6:30 - Pizza and Networking
7:00 - Announcements
7:05 - Dan Murphy - Bedford's Law
7:30 - Mac Roach - Using R and Alteryx to Project Polling Results to Small Geographic Areas
8:05 - Pete Mohanty - Presidential Forecasting with bigKRLS
Sara Silverstein of Business Insider describes Benford's Law (http://www.businessinsider.com/benfords-law-used-detect-fraud-math-forensic-accountants-2016-2) and goes on to show how Apple's financials over the last 10 years fulfilled that law. She suggests that Benford's Law has a place in the toolbox of a financial forensic. Ms. Silverstein also posits an explanation for why the law works, and investigates that theory with randomly generated calculations. In a post on my blog (www.triKnowBits.com (http://www.triknowbits.com/)) I duplicated Ms.

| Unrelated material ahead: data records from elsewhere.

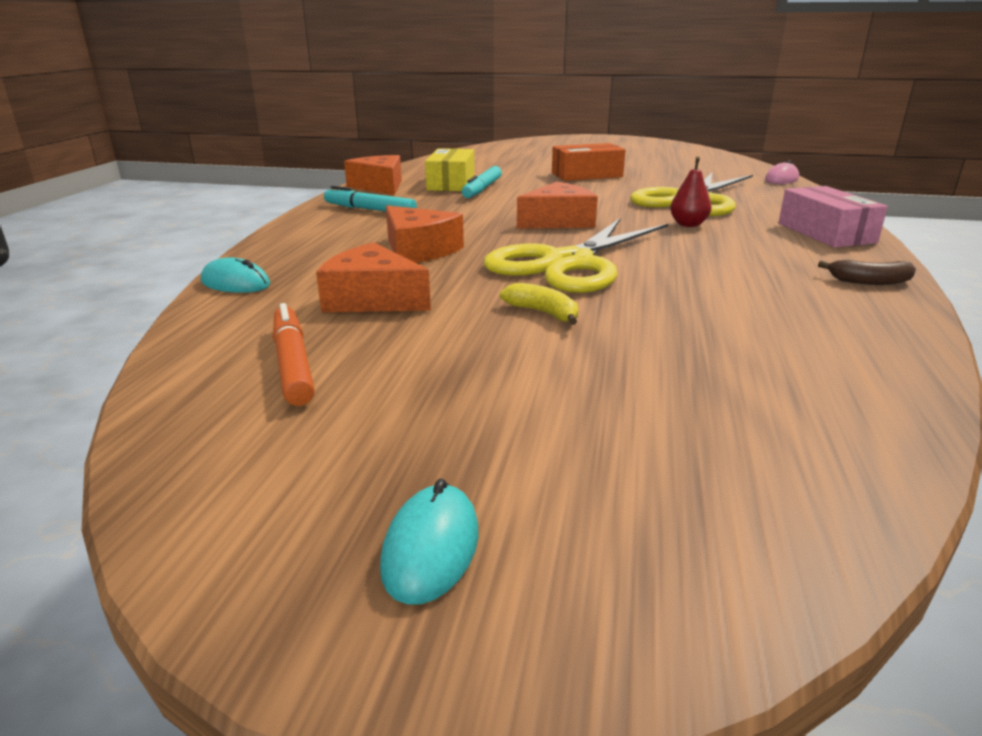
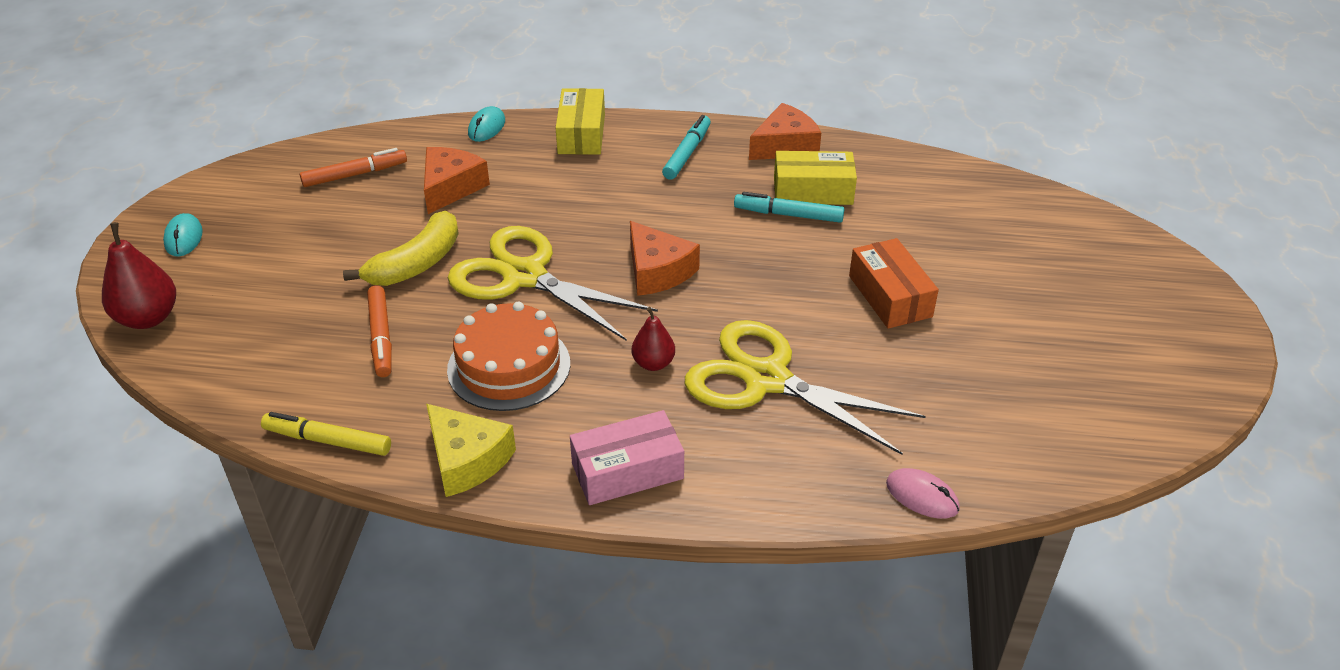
camera: 85 degrees right, 15 degrees up
(298, 242) = (581, 134): none -> yellow box
(419, 250) = (560, 195): orange cheese -> none
(431, 548) = (183, 238): turquoise mouse -> turquoise mouse turned 75 degrees clockwise
(543, 313) = (416, 263): yellow banana -> yellow banana, size x1.88
(700, 326) = (381, 337): none -> orange marker
(719, 268) = (509, 366): none -> orange cake
(738, 559) = (148, 318): none -> red pear
(869, 281) = (467, 460): brown banana -> yellow cheese
(911, 347) = (328, 441): none -> yellow marker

Silverstein's random number results using R. That did not convince lay folk (like my wife, a financial expert) in the veracity of Benford's Law. So I subsequently evaluated four different financial records from the insurance space, and the law held to varying degrees. I will describe my results and show some of the R code if time permits.
Using R and Alteryx to Project Polling Results to Small Geographic Areas
Election polling generally provides a useful means of predicting voter behavior nationally and at the state level. However, due to limited sample sizes and the cost associated with polling, understanding and predicting voter behavior at a “hyper local” level is not generally done – but this information would be invaluable for better focusing grassroots campaign activities such as door-to-door canvasing, get out the vote efforts , and yard signs and other outdoor media. In this work we set out to develop a model to make election predictions at a very localized level. Our solution to the problem accomplishes this in two parts: the first is the creation of a predictive model of voter choice based on both local area factors (such as county level Partisan Voting Index values) as well as individual demographic/socioeconomic characteristics, and the second is estimating the number of individuals that fall into specific demographic/socioeconomic profiles within each small geographic unit.
Our final model predicts voting outcomes at the census tract level (which typically have populations of around 4000 people), the results of which will be available for the public to explore in an interactive web app on the Alteryx Gallery in early October. In this talk we will be looking at the approach and methodologies used to develop these predictions around the upcoming election, which were implemented using a combination of R and Alteryx.
Presidential Forecasting with bigKRLS
Using publicly available data including the American National Election Studies and the Huffington Post R API, we forecast the upcoming election. The data are rich but nonetheless limited; they lack: individual level data about third party challenger, Gary Johnson; post-primary individual data; and identifying information linking claims about voting intentions to public records about actual voter behavior. We attempt to overcome these limits using a mix of Bayesian measurement techniques (available in MCMCpack) and bigKRLS, a machine/statistical learning technique which uses RcppArmadillo for speed and bigmemory to handle memory-intensive out-of-sample predictions.